O politólogo moçambicano João Pereira defendeu que Moçambique precisa de uma profunda reforma do sistema político, considerando que a descentralização, exigida pela oposição, altera toda a lógica do funcionamento do país.
"Não será uma emenda que vai resolver o problema da descentralização. Esta questão é muito mais profunda", disse à Lusa João Pereira, que reitera que enquanto não houver vontade política entre o Governo e a Resistência Nacional Moçambicana (Renamo), principal partido de oposição, nas negociações de paz, a crise política e militar não será ultrapassada.
Para o académico, além de uma mudança radical, a descentralização, exigida pela oposição em Moçambique, implica uma reconfiguração de toda a lógica do funcionamento do país e, consequentemente, o processo precisaria de tempo, principalmente num Estado ainda em construção.
Além de tempo e vontade, para o professor de Ciência Política na Universidade Eduardo Mondlane, o debate sobre as mudanças políticas em Moçambique deviam ser mais alargados e não só nas posições das partes em conflito, na medida em que o problema diz respeito a todos os moçambicanos.
O académico entende que, além da lógica do sistema, a eleição de governadores provinciais em Moçambique altera a estrutura dos próprios partidos e, consequentemente, o modo de se fazer política no país, pelo que é imperioso que essas mudanças sejam acompanhadas por um debate sério e inclusivo.

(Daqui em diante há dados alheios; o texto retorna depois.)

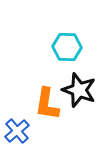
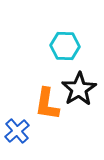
cyan hexagon: moved 2 px left, 1 px up
black star: moved 1 px up; rotated 20 degrees clockwise
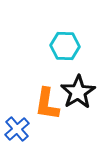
black star: moved 1 px left, 3 px down
blue cross: moved 2 px up
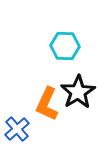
orange L-shape: rotated 16 degrees clockwise
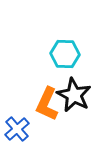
cyan hexagon: moved 8 px down
black star: moved 4 px left, 3 px down; rotated 12 degrees counterclockwise
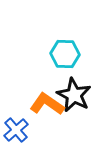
orange L-shape: rotated 100 degrees clockwise
blue cross: moved 1 px left, 1 px down
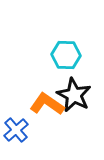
cyan hexagon: moved 1 px right, 1 px down
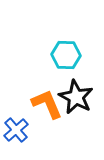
black star: moved 2 px right, 2 px down
orange L-shape: rotated 32 degrees clockwise
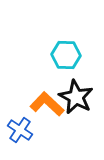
orange L-shape: rotated 24 degrees counterclockwise
blue cross: moved 4 px right; rotated 15 degrees counterclockwise
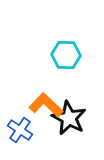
black star: moved 7 px left, 21 px down
orange L-shape: moved 1 px left, 1 px down
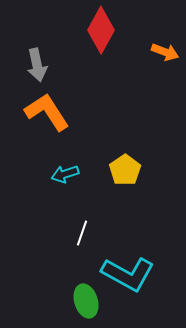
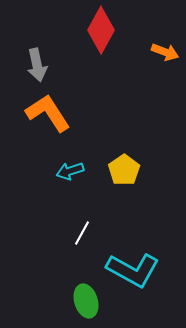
orange L-shape: moved 1 px right, 1 px down
yellow pentagon: moved 1 px left
cyan arrow: moved 5 px right, 3 px up
white line: rotated 10 degrees clockwise
cyan L-shape: moved 5 px right, 4 px up
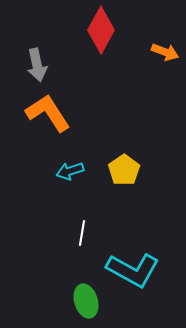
white line: rotated 20 degrees counterclockwise
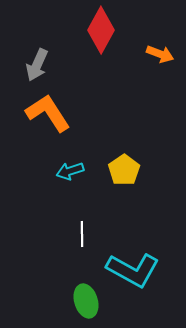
orange arrow: moved 5 px left, 2 px down
gray arrow: rotated 36 degrees clockwise
white line: moved 1 px down; rotated 10 degrees counterclockwise
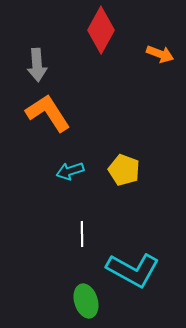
gray arrow: rotated 28 degrees counterclockwise
yellow pentagon: rotated 16 degrees counterclockwise
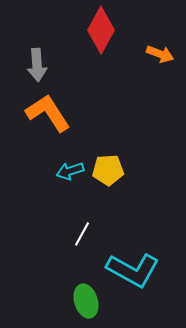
yellow pentagon: moved 16 px left; rotated 24 degrees counterclockwise
white line: rotated 30 degrees clockwise
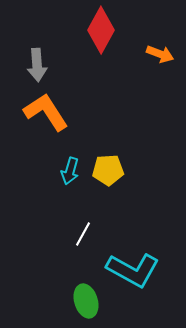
orange L-shape: moved 2 px left, 1 px up
cyan arrow: rotated 56 degrees counterclockwise
white line: moved 1 px right
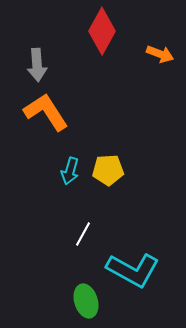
red diamond: moved 1 px right, 1 px down
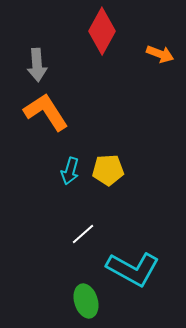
white line: rotated 20 degrees clockwise
cyan L-shape: moved 1 px up
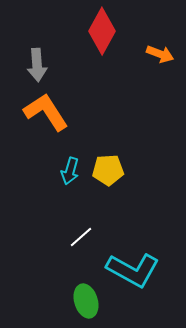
white line: moved 2 px left, 3 px down
cyan L-shape: moved 1 px down
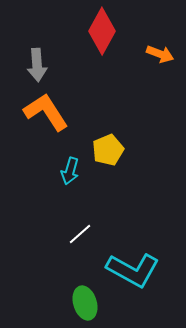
yellow pentagon: moved 20 px up; rotated 20 degrees counterclockwise
white line: moved 1 px left, 3 px up
green ellipse: moved 1 px left, 2 px down
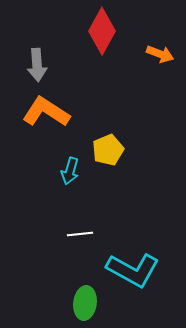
orange L-shape: rotated 24 degrees counterclockwise
white line: rotated 35 degrees clockwise
green ellipse: rotated 24 degrees clockwise
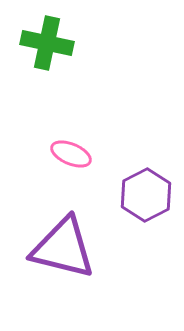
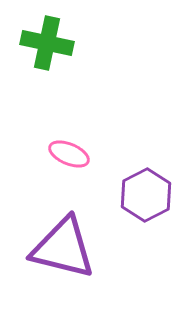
pink ellipse: moved 2 px left
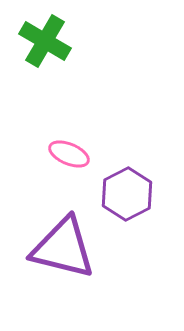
green cross: moved 2 px left, 2 px up; rotated 18 degrees clockwise
purple hexagon: moved 19 px left, 1 px up
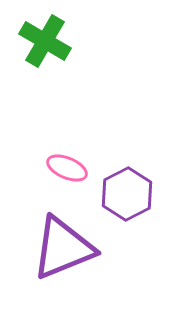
pink ellipse: moved 2 px left, 14 px down
purple triangle: rotated 36 degrees counterclockwise
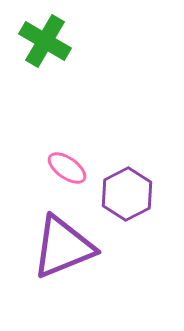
pink ellipse: rotated 12 degrees clockwise
purple triangle: moved 1 px up
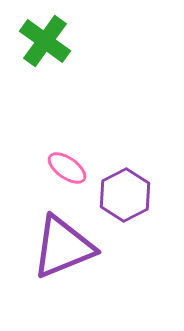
green cross: rotated 6 degrees clockwise
purple hexagon: moved 2 px left, 1 px down
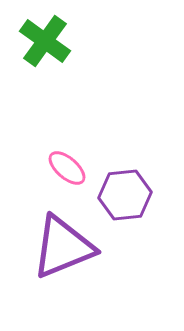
pink ellipse: rotated 6 degrees clockwise
purple hexagon: rotated 21 degrees clockwise
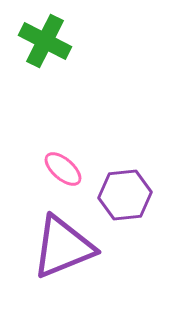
green cross: rotated 9 degrees counterclockwise
pink ellipse: moved 4 px left, 1 px down
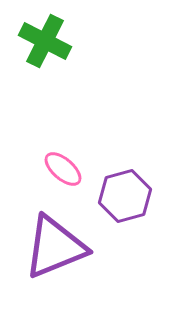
purple hexagon: moved 1 px down; rotated 9 degrees counterclockwise
purple triangle: moved 8 px left
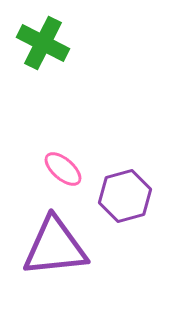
green cross: moved 2 px left, 2 px down
purple triangle: rotated 16 degrees clockwise
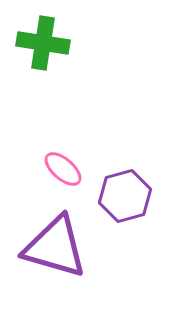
green cross: rotated 18 degrees counterclockwise
purple triangle: rotated 22 degrees clockwise
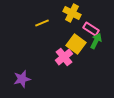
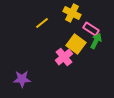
yellow line: rotated 16 degrees counterclockwise
purple star: rotated 12 degrees clockwise
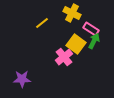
green arrow: moved 2 px left
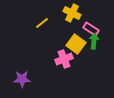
green arrow: rotated 21 degrees counterclockwise
pink cross: moved 2 px down; rotated 18 degrees clockwise
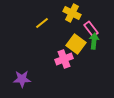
pink rectangle: rotated 21 degrees clockwise
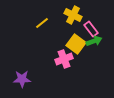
yellow cross: moved 1 px right, 2 px down
green arrow: rotated 63 degrees clockwise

"Esta mudança não tem impactos simplesmente políticos, é uma mudança a nível económico e social. É a alteração de um paradigma", destacou o analista, observando que para um partido como a Frente de Libertação de Moçambique (Frelimo), que não tem um histórico de processos de descentralização, será "muito difícil" aceitar o novo modelo.
A bipolarização do processo negocial, na ótica do académico, revela que os interesses que estão em causa não são do povo moçambicano e, mesmo que haja consensos, num futuro próximo, o país voltará a ser ensombrado pelo mesmo problema.
"Este não é um problema destas duas partes apenas, é o problema de todo povo e, por isso, precisamos de um diálogo mais aberto", sublinhou João Pereira, reiterando que a solução da crise política no país não pode ser reduzida à acomodação das exigências do maior partido de oposição.
"Precisamos de um estudo sério e abrangente sobre a natureza das mudanças que queremos. A crise vai continuar, está claro que este processo é muito mais complexo", reiterou João Pereira, apontando a falta de confiança nas negociações entre as partes como um dos principais obstáculos para o fim da crise política e militar.